Here are two ways to show confusion matrix pmfs and performance metric contours in ROC space. Both plots show the posterior predictive pmf of confusion matrices under a beta-binomial model of uncertainty for a classifier observed to produce the confusion matrix \[\begin{bmatrix}16&8\\4&32\end{bmatrix}\] The left plot uses circle areas to represent probability mass; the right plot uses ridge lines. In the background are the contours of the \(F_1\) performance metric and in black are the contours \(F_1=\tfrac{4}{10}\) and \(F_1=\tfrac{2}{3}\), along each of which lie 11 points in ROC space.

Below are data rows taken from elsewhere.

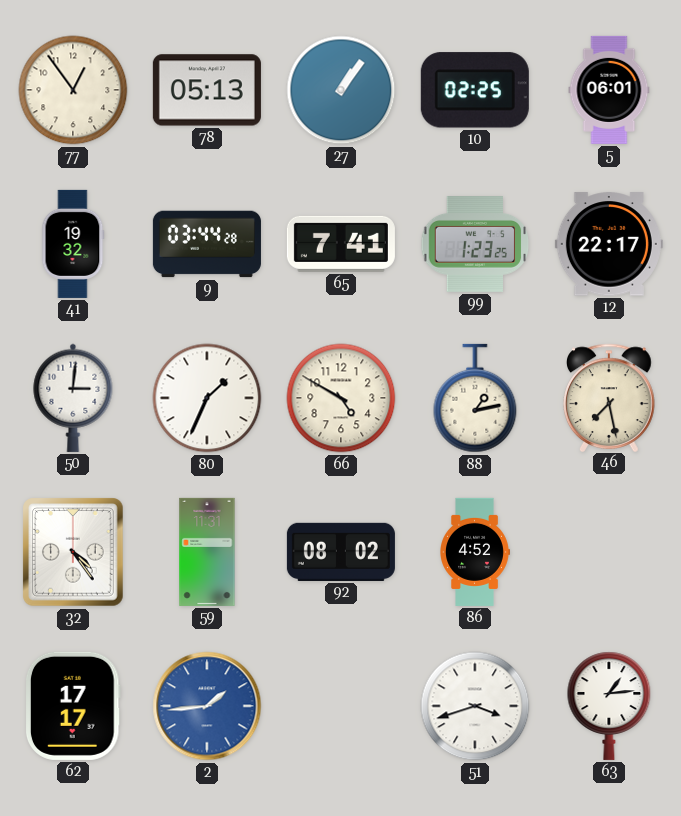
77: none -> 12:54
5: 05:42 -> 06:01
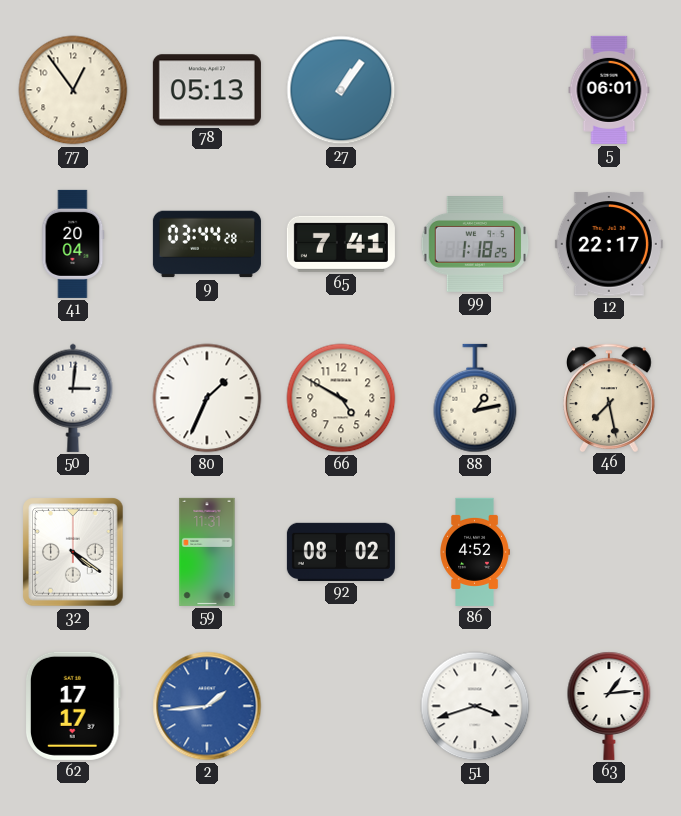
10: 02:25 -> none
41: 19:32 -> 20:04
99: 1:23 -> 1:18
32: 4:24 -> 4:21
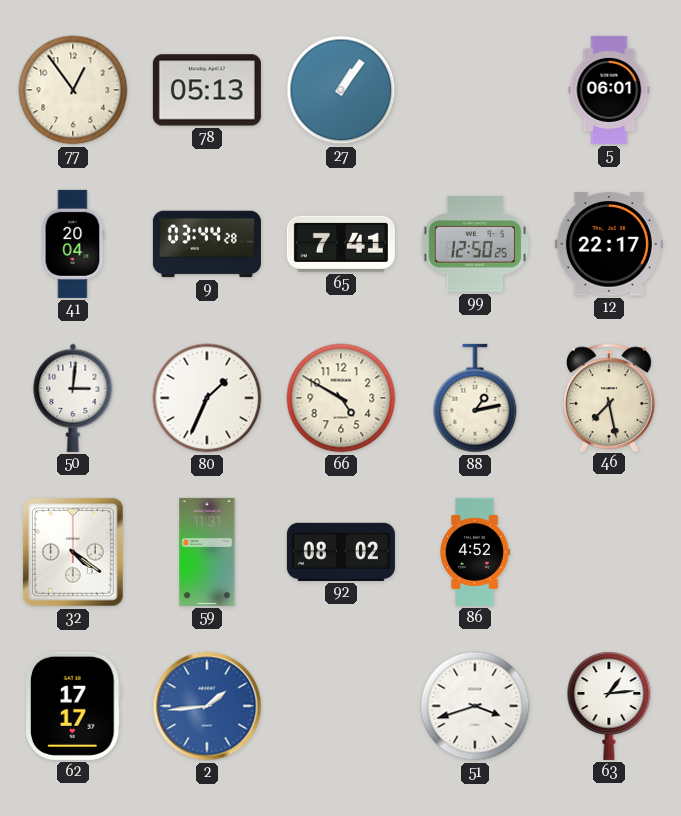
99: 1:18 -> 12:50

Reducing uncertainty in performance metrics requires more data to increase the precision of the predictive distribution of confusion matrices. These four contour plots show the posterior predictive pmfs (under a beta-binomial model of uncertainty) after observing confusion matrices of increasing size but with the same false and true positive rates (0.2, 0.8). From left to right, the sizes of confusion matrix increase by a factor of 4 and the heights and widths of the contours decrease by a factor of \(\tfrac{1}{2}\).